§ **WHAT TO DO**
#1 Answer these from the page on getting started in motorsport:
(a) About how many registered motor clubs does Britain have?
(b) Which test is needed for a rally licence?
(c) Above what age can anyone drive competitively?
#2 Please extract the page on getting started in motorsport word for word, from "It's easier than" up to and including "you can join.".

---------- SUPPLIED PASSAGE

It's easier than you might imagine to get involved in motorsport. Anyone can have a go at karting or an autosolo or become a marshal. There are opportunities to compete from the age of eight and clubs all around the country which you can join.
The BWRDC was formed with the aim of promoting and supporting women in all forms of motorsport, and we are an MSA registered club with our own championships and awards. As a member you can claim points towards the BWRDC championships for the events you take part in during the year.
GET STARTED IN MOTORSPORT
What is Motorsport?
Motorsport is one of the most successful and popular sports in Britain. There are around 750 registered motor clubs, (including the BWRDC) which organise over 4,300 events a year in 22 different disciplines. There are at least 100,000 competitors, of which some 30,000 individuals hold MSA Competition licences. A1though it is often perceived as a male dominated sport, there are many more successful female participants than you might imagine.
Who can compete?
Anyone over the age of 8, male or female, can drive competitively. As for cars, many forms of motorsport can be tackled with completely standard road cars, while others permit only very limited modifications. Some require each car to carry a passenger, often as an active participant, so you don't necessarily even need a car to be a competitor.
What if I don't want to compete?
You don't have to be a competitor to become actively involved. A great many rewarding and enjoyable opportunities exist in all areas of the sport, from the organisation of events to marshalling. You can even seek permanent employment. Great Britain is the centre of motorsport, with over 50,000 men and women employed as truck drivers, secretaries, event organisers, championship co-ordinators, mechanics or salespeople, and in PR, administration and planning.
How do I find out more?
The first step is to contact the Motor Sports Association (MSA) for further information. They are the governing body for motorsport in the UK and run a scheme called Go Motorsport which will tell you all you need to know about getting involved. The second step is to join a club like the BWRDC or your local MSA registered club which you can find on the Go Motorsport website. There are lots of benefits from joining a club, including regular meetings where you will get to know other competitors, marshals and officials. Most clubs publish a magazine to keep you up to date with events and news and have their own club awards which are normally presented at their annual dinner and dance. You will find that you build up a network of friends you can call on to help with any motor racing problem you may have! To get in touch with the BWRDC section secretary for help and advice specific to your chosen discipline, see the Contact page on this website.
Get your Licence
To compete in the vast majority of motorsport events, you need a competition licence. You can purchase these from the MSA but you may have to take some driving proficiency tests - for example you need an ARDS test for a race licence or a BARS test for a rally licence. The ARDS and BARS tests are available at good race and rally schools who will teach you everything you need to know and usually hire a car to you if you don't have one yet. Details of these schools are available on the MSA website.
The biggest and most important piece of equipment you will need is a car! Talk to people in your club who already compete in the discipline you want to try to find out what car you could compete in. There are some disciplines where you can even compete in your road car - for example Autosolo events. There will probably be an owner's club or website forum for the car you have chosen. To make sure your car is eligible, check the the championship rules on your club or association's wbsite. For general rules, the MSA Competitor and Officials Year Book (the ''Blue Book') is the bible which you will get with your licence. For further details see the specific event or championship rules.

--------------------
---------- RECORD EXTRACTS

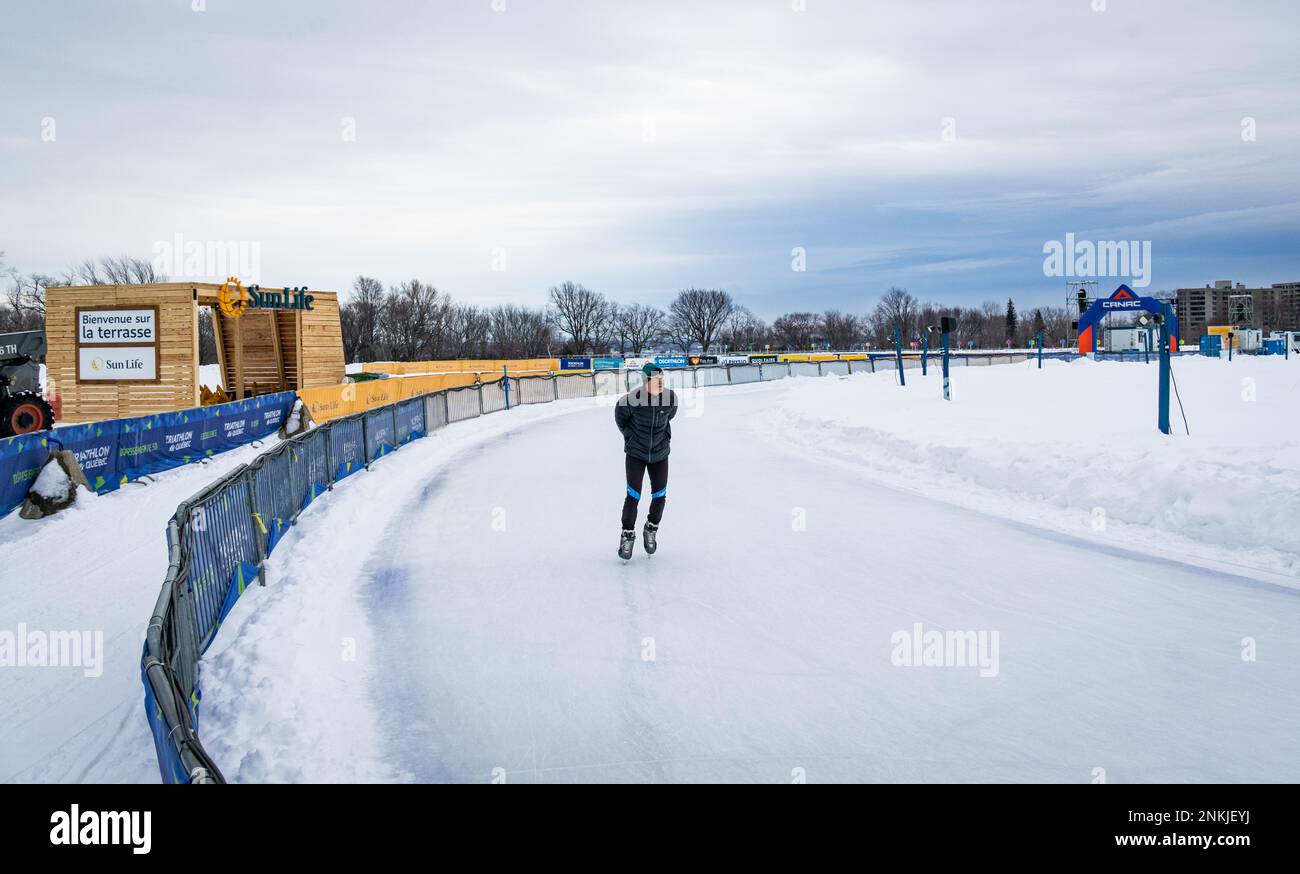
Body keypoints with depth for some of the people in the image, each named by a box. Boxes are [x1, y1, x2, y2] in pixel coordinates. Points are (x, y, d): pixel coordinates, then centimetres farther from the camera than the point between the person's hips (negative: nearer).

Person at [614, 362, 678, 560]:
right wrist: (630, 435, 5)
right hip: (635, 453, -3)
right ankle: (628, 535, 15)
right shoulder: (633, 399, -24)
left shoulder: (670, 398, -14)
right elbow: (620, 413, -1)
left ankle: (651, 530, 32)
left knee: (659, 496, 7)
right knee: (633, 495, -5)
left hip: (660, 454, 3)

--------------------
---------- RECORD EXTRACTS

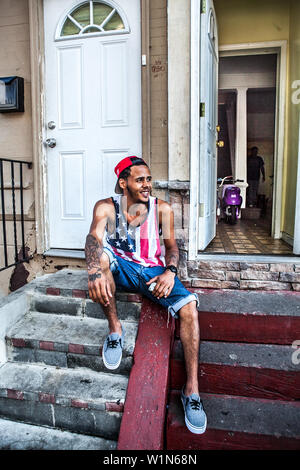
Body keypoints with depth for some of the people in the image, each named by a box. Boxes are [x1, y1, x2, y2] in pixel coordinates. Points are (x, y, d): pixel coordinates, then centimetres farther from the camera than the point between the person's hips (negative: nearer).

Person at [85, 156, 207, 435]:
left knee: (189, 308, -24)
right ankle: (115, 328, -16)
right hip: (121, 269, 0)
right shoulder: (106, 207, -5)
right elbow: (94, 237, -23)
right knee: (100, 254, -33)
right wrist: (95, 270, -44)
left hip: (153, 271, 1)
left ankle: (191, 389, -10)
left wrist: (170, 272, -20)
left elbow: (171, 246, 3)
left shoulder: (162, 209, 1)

--------------------

§ **RESULTS FOR EACH TASK**
#1
(a) Around 750.
(b) A BARS test.
(c) The age of 8.

#2
It's easier than you might imagine to get involved in motorsport. Anyone can have a go at karting or an autosolo or become a marshal. There are opportunities to compete from the age of eight and clubs all around the country which you can join.